Your crabapple (Malus) may simply be suffering transplant shock. It's not unusual for a recently transplanted tree to develop a few yellow leaves. Unless the problem progresses, you may not need to do much. Keep the tree adequately watered for the first growing season. You may need to water it several times a week until the new roots expand into the surrounding soil. Check the planting hole for moisture. If the soil feels dry an inch or so below the surface, it's time to water again.

It is also possible that your tree has apple scab -- a fungal disease common on apple and crabapple trees that is ugly and prevalent in many parts of the country.

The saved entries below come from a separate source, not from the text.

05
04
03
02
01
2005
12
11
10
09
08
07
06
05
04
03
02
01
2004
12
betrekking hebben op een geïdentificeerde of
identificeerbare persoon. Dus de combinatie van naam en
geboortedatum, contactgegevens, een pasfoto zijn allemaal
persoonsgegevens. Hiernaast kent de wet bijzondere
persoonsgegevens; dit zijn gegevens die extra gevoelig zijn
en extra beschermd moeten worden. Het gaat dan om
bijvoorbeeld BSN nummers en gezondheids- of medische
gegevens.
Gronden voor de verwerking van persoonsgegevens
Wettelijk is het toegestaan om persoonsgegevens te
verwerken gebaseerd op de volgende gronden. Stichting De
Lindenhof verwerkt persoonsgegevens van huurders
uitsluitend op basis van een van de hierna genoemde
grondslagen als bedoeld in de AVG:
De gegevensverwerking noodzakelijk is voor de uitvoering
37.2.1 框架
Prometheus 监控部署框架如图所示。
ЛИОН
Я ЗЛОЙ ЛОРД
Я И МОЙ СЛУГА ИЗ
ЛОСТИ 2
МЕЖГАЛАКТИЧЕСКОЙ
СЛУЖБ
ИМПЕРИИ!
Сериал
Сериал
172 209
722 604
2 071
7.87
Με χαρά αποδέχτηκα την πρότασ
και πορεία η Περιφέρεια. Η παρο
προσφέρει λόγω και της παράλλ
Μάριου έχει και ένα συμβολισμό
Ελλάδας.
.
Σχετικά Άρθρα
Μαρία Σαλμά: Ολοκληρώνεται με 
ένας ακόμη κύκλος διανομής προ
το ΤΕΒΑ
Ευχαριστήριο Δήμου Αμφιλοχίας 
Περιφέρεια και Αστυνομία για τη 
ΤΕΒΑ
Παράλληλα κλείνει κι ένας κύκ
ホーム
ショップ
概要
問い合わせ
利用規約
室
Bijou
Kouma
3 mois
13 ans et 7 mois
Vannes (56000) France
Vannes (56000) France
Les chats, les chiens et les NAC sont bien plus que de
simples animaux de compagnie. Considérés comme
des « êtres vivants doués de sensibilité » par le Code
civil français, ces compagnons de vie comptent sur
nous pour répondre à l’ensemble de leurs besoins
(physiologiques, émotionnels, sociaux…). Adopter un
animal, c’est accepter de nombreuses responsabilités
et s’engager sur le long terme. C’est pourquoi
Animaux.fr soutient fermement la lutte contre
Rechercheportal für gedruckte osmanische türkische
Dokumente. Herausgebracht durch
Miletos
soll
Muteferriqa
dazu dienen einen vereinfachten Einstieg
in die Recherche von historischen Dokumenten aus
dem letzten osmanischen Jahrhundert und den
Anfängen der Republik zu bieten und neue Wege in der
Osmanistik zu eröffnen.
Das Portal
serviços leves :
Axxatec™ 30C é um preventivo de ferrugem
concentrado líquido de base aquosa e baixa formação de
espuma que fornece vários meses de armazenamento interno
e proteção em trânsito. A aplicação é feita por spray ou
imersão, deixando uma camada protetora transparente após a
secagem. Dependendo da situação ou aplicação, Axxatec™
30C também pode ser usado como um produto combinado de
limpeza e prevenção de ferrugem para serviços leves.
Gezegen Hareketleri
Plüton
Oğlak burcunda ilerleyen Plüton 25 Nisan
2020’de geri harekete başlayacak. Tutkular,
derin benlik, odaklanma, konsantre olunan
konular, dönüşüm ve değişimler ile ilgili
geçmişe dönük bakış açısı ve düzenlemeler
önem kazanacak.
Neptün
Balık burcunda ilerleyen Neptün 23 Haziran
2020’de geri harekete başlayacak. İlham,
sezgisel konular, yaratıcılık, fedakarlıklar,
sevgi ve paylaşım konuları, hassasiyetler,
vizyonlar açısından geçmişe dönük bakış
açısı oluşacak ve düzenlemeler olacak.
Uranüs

Humid, rainy, and warm spring weather promote the growth of the fungus, which begins as olive green spots on the foliage. The spots soon turn black, elongate, and develop a velvety appearance. In midsummer, the leaves turn yellow and drop, leaving an unsightly skeleton of a once-lovely tree. If your tree is susceptible to scab, it will need preventive fungicide sprays in future years. For best results, begin spraying in early spring just before the flowers bloom and the leaves unfurl. Multiple applications are necessary to keep one step ahead of the disease. See the fungicide label for instructions. The best way to avoid scab is to plant a cultivar that is resistant to the disease.